§ INSTRUCTION: Where the word "Lomba" occurs in a line of the data, return the whole line.

§ DATASET RECORDS:

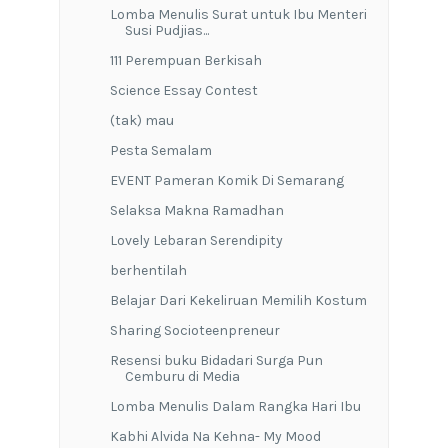
Lomba Menulis Surat untuk Ibu Menteri
Susi Pudjias...
111 Perempuan Berkisah
Science Essay Contest
(tak) mau
Pesta Semalam
EVENT Pameran Komik Di Semarang
Selaksa Makna Ramadhan
Lovely Lebaran Serendipity
berhentilah
Belajar Dari Kekeliruan Memilih Kostum
Sharing Socioteenpreneur
Resensi buku Bidadari Surga Pun
Cemburu di Media
Lomba Menulis Dalam Rangka Hari Ibu
Kabhi Alvida Na Kehna- My Mood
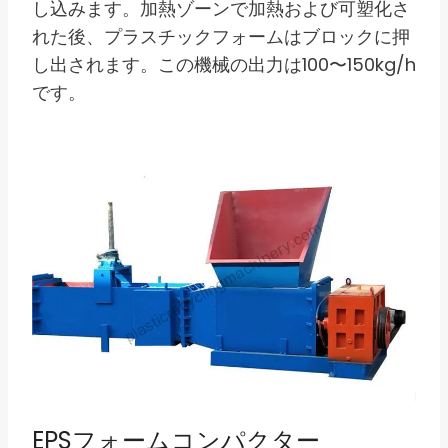
し込みます。加熱ゾーンで加熱および可塑化さ
れた後、プラスチックフォームはブロックに押
し出されます。この機械の出力は100〜150kg/h
です。
EPSフォームコンパクター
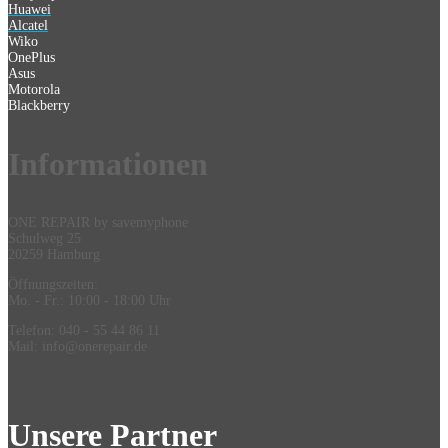
Huawei
Alcatel
Wiko
OnePlus
Asus
Motorola
Blackberry
Information
en
ONE REPAIR by savemyphone
Schulweg 25
20259 Hamburg
Öffnungszeiten:
Mo. - Fr.: 10:00 - 18:00 Uhr
Telefon: 040 - 55 44 86 11
Mail: info@onerepair.de
Unsere Partner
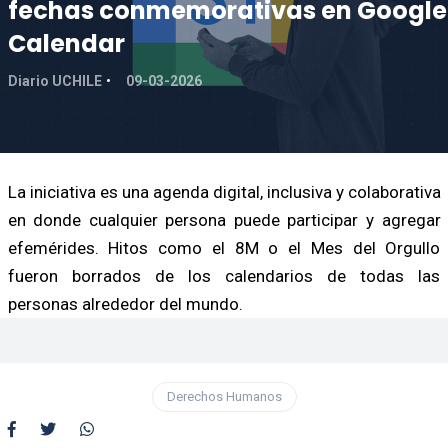
fechas conmemorativas en Google
Calendar
Diario UCHILE
09-03-2026
La iniciativa es una agenda digital, inclusiva y colaborativa
en donde cualquier persona puede participar y agregar
efemérides. Hitos como el 8M o el Mes del Orgullo
fueron borrados de los calendarios de todas las
personas alrededor del mundo.
Derechos Humanos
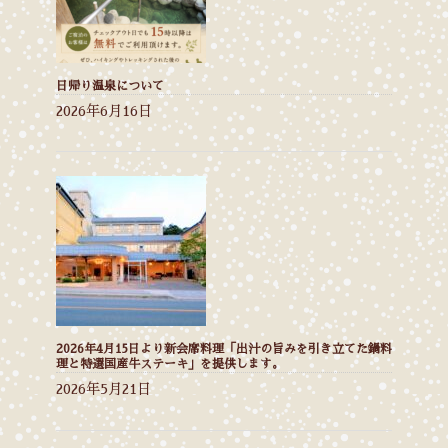
日帰り温泉について
2026年6月16日
2026年4月15日より新会席料理「出汁の旨みを引き立てた鍋料
理と特選国産牛ステーキ」を提供します。
2026年5月21日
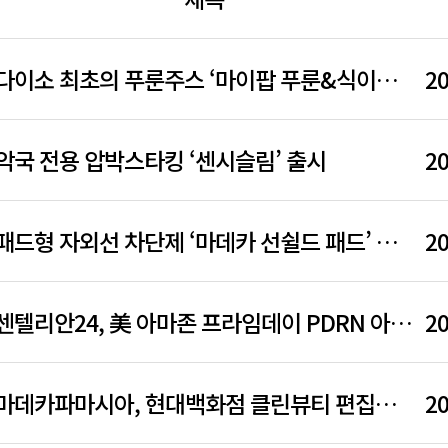
다이소 최초의 푸룬주스 ‘마이팝 푸룬&식이섬유’, 초기 품절로 눈길
20
악국 전용 압박스타킹 ‘센시슬림’ 출시
20
패드형 자외선 차단제 ‘마데카 선쉴드 패드’ 출시
20
센텔리안24, 美 아마존 프라임데이 PDRN 아이크림 카테고리에서 1위 기록
20
마데카파마시아, 현대백화점 클린뷰티 편집숍 ‘비클린’ 입점
20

§ YOUR SOLUTION:
Lomba Menulis Surat untuk Ibu Menteri
Lomba Menulis Dalam Rangka Hari Ibu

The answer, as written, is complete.